Exercise brief: Each line of the data below from the one holding "Când vine vorba de instrumente software, Mi" to the one holding "disponibil pe GitHub. Unul dintre instrumen", inclusive, is to be reproduced exactly; no other line belongs in the answer.

Available data:
Content starts

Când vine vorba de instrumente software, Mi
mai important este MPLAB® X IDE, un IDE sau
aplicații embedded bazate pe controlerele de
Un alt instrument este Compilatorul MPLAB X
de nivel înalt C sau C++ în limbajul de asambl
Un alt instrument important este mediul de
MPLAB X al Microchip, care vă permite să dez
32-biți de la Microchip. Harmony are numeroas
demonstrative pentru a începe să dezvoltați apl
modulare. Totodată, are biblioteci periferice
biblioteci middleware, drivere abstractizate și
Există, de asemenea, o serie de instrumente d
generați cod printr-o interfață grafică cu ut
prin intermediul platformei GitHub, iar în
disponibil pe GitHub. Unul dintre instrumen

Content ends
Content starts

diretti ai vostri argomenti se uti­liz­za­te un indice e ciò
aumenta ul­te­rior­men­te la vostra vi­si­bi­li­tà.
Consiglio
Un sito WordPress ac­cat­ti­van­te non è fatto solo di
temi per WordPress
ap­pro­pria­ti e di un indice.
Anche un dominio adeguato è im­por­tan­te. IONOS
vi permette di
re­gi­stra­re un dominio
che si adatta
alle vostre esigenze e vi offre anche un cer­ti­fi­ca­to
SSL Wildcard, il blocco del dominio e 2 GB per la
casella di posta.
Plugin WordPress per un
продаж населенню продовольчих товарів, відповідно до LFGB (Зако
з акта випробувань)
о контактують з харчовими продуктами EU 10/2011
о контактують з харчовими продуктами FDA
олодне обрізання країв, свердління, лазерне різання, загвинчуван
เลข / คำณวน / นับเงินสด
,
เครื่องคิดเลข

Content ends

Result of this exercise:
Când vine vorba de instrumente software, Mi
mai important este MPLAB® X IDE, un IDE sau
aplicații embedded bazate pe controlerele de
Un alt instrument este Compilatorul MPLAB X
de nivel înalt C sau C++ în limbajul de asambl
Un alt instrument important este mediul de
MPLAB X al Microchip, care vă permite să dez
32-biți de la Microchip. Harmony are numeroas
demonstrative pentru a începe să dezvoltați apl
modulare. Totodată, are biblioteci periferice
biblioteci middleware, drivere abstractizate și
Există, de asemenea, o serie de instrumente d
generați cod printr-o interfață grafică cu ut
prin intermediul platformei GitHub, iar în
disponibil pe GitHub. Unul dintre instrumen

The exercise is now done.